For observant Jews, holiday and Shabbat meals are traditionally meat-based—think chicken soup and brisket. Those who observe kashrut are prohibited to eat or drink dairy after eating meat for anywhere from one to six hours, depending on your family’s tradition. That puts bakers in a particularly difficult bind when it comes to dessert: How to emulate the delicious taste and consistency of butter-based baking without using dairy?
- 1large challah
- 3cups soy milk
- ¾cup sugar
- 1/8teaspoon salt
- 12ounces pareve chocolate chips
- 2large eggs plus 2 additional large egg yolks
- 1teaspoon vanilla
- Spray oil
Pareve chocolate bread pudding, adapted from The Joy of Cooking by Irma S. Rombauer
- Step 1
Cut a challah into 1/2-inch pieces and discard crusts. Cut the bread into cubes, making 6-7 cups. Bring 1 cup of the soy milk, the sugar, and the salt to a boil. Remove from heat, then add the chocolate chips. Let that stand for 2 minutes, then whisk until smooth.
- Step 2
In a large bowl, whisk together the eggs and extra yolks, then add the 2 remaining cups of soy milk and the vanilla. Whisk in the chocolate mixture, then stir in the bread.
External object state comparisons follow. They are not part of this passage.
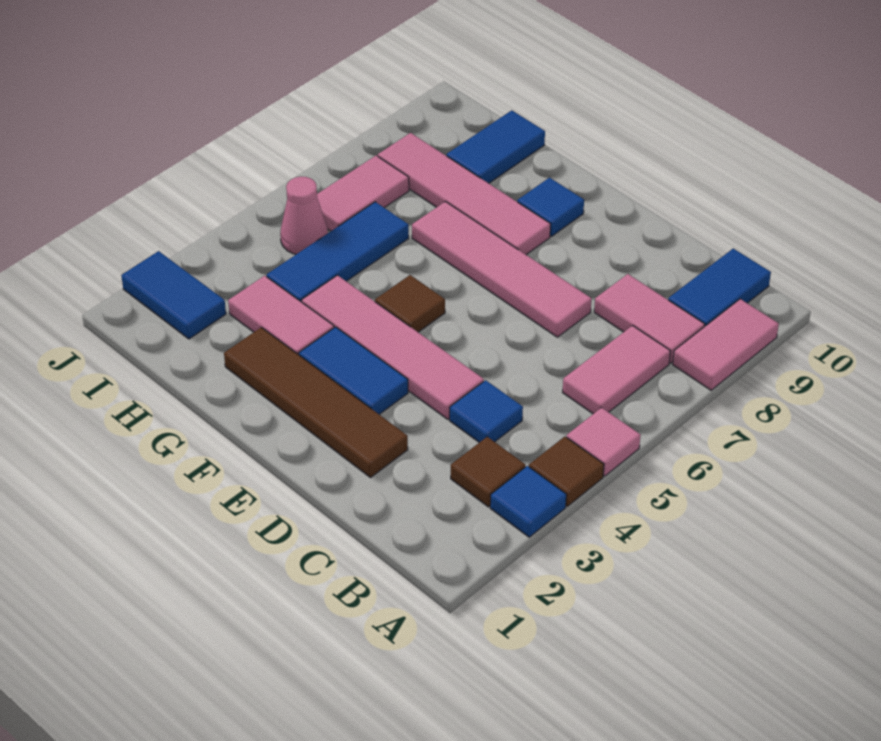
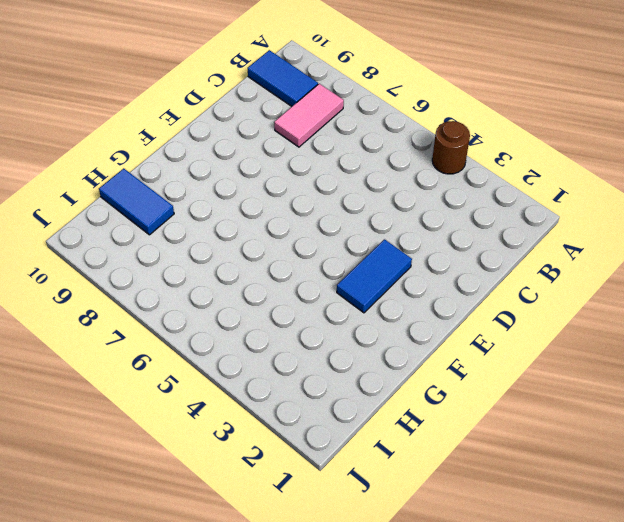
brown 1x1 round brick [432,121,470,174] -> brown 1x1 tile [529,437,604,506]
none -> blue 1x1 tile [490,466,566,537]
none -> pink 1x1 tile [567,408,641,476]
none -> pink 1x2 tile [673,299,779,390]

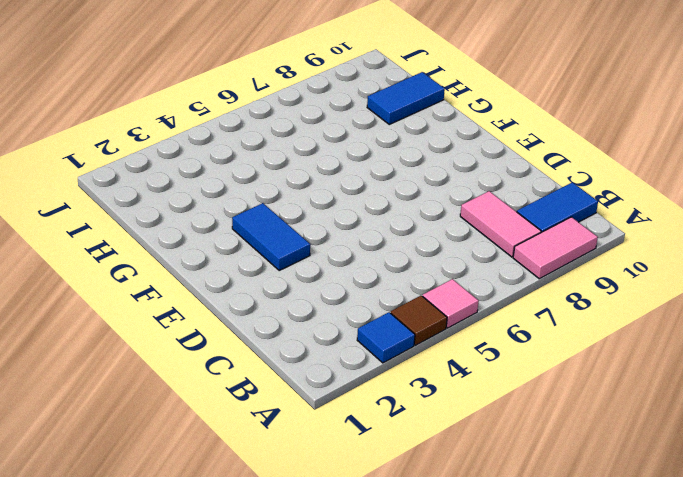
none -> brown 1x1 tile [451,437,525,507]
none -> pink 1x2 tile [563,326,670,414]
none -> blue 1x1 tile [450,380,523,443]

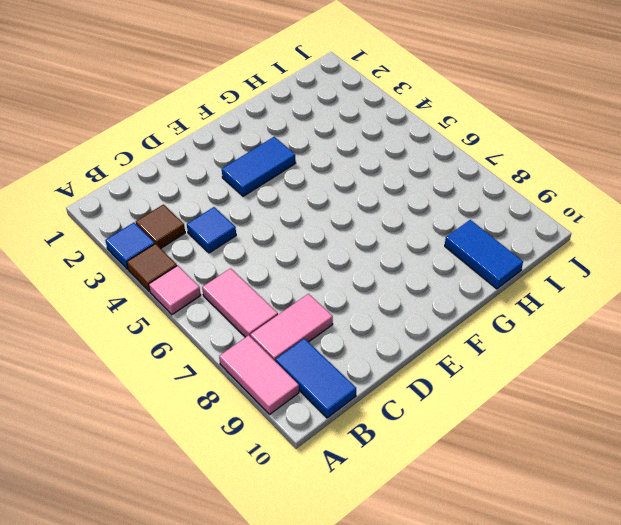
none -> brown 1x4 tile [224,327,408,477]
none -> pink 1x4 tile [302,275,484,419]
none -> pink 1x4 tile [412,202,592,337]

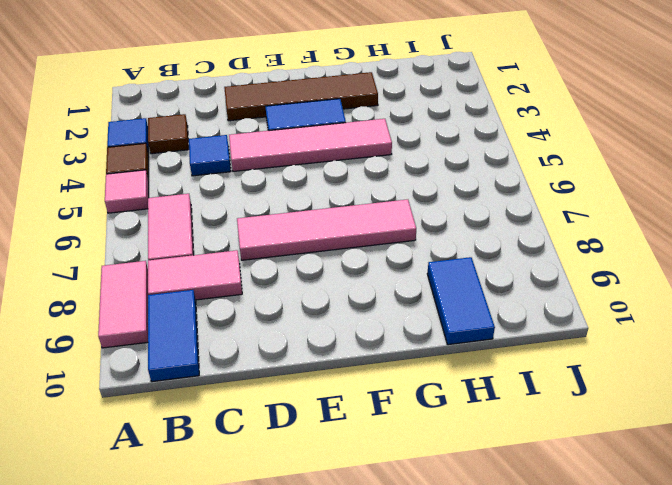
none -> brown 1x1 tile [375,275,445,332]
none -> pink 1x4 tile [378,133,551,255]
none -> blue 1x1 tile [517,177,584,236]

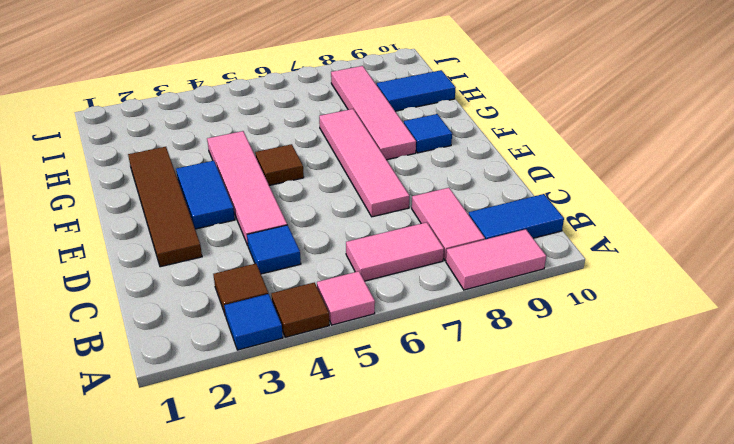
none -> pink 1x2 tile [228,276,334,355]
none -> blue 1x3 tile [267,202,409,302]
none -> blue 1x2 tile [121,251,226,339]

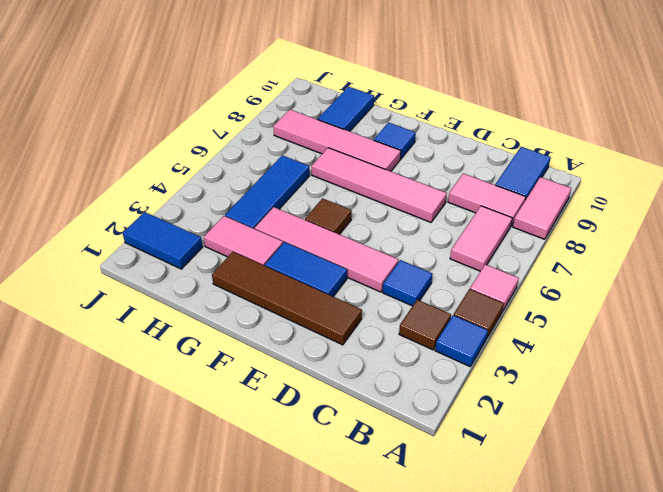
none -> pink 1x1 cone [280,177,328,254]
none -> pink 1x2 tile [317,155,409,231]

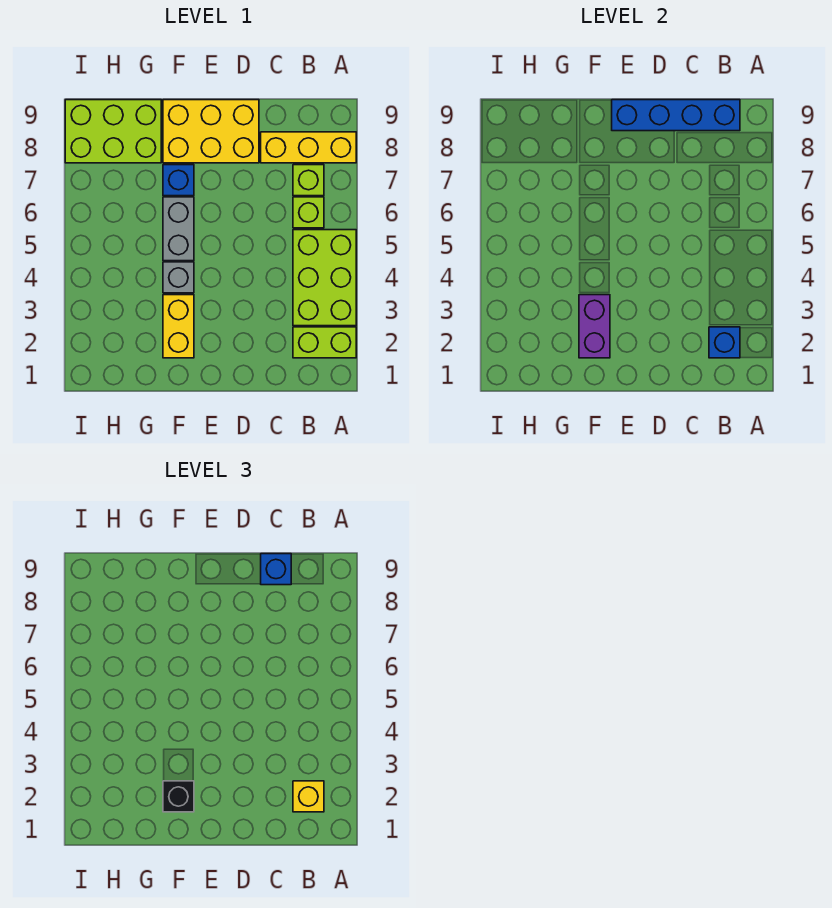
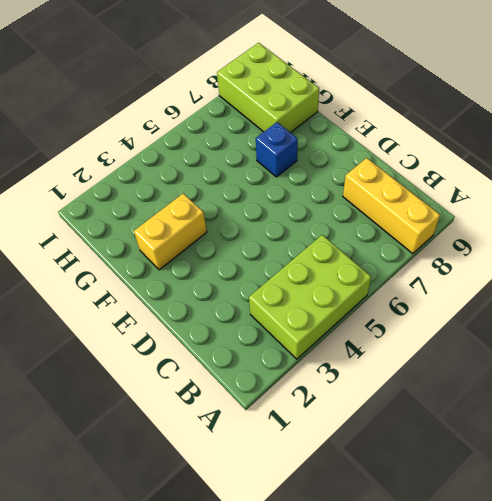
none -> lime 1x2 brick [293,327,356,358]
none -> lime 1x1 brick [293,197,324,228]
none -> lime 1x1 brick [293,165,324,196]

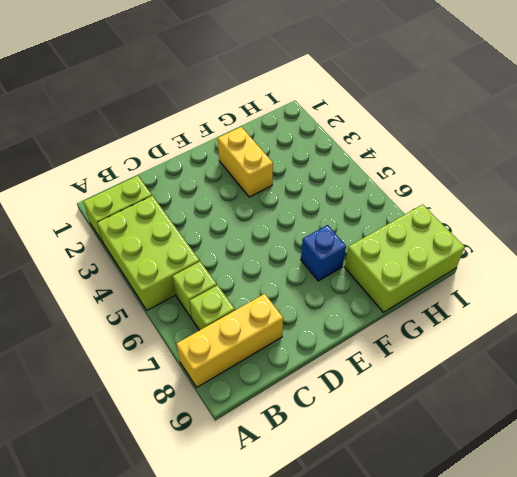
none -> yellow 2x3 brick [163,100,259,163]
none -> grey 1x1 brick [163,262,194,293]
none -> grey 1x2 brick [163,197,194,261]

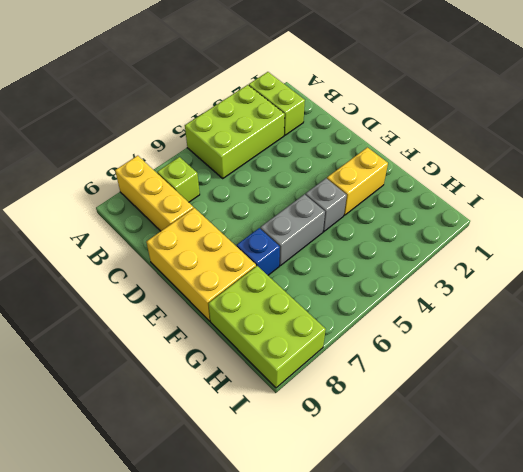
none -> lime 1x1 brick [293,197,324,228]
none -> blue 1x1 brick [709,327,740,358]
none -> blue 1x4 brick [612,100,740,131]

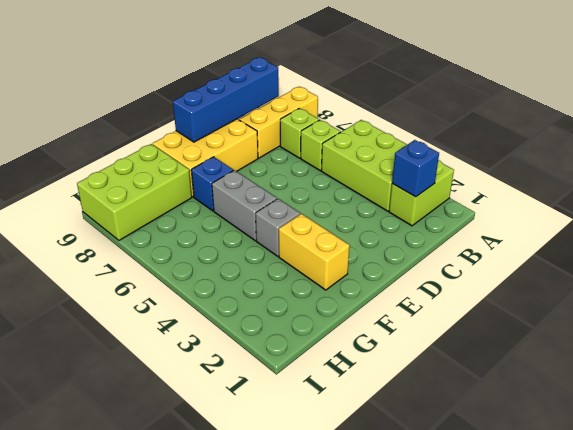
none -> purple 1x2 brick [579,295,610,358]
none -> yellow 1x1 brick [293,781,324,812]
none -> blue 1x1 brick [261,554,291,585]

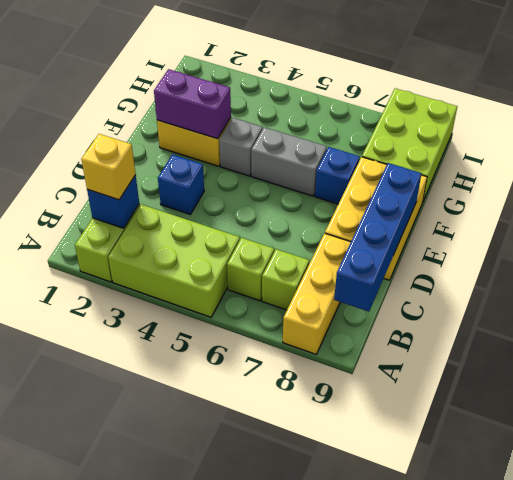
blue 1x1 brick [158,154,204,215] -> blue 1x1 brick moved to [261,554,291,585]
none -> black 1x1 brick [163,781,194,812]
Let that stand for 2 hours, pressing the bread down with a spatula so it absorbs the liquid.
- Step 3
Preheat oven to 325.
- Step 4
Use spray oil (the baking kind is best) to generously grease a shallow 2-quart baking dish. Pour the pudding mixture into the dish, and smooth the top. Bake in a water bath until the center feels firm when pressed, 55-65 minutes. Let cool for 45 minutes.
- Step 5
You can cover and refrigerate for up to 3 days. To reheat, bake in a water bath in a 300-degree oven until a knife inserted into the center for 2 seconds comes out warm (15-30 minutes).
The original recipe calls for heavy cream. I’ve substituted soy milk and made this a pareve recipe. You can use non-dairy creamer and it’ll still be pareve, but it won’t be free of trans fats.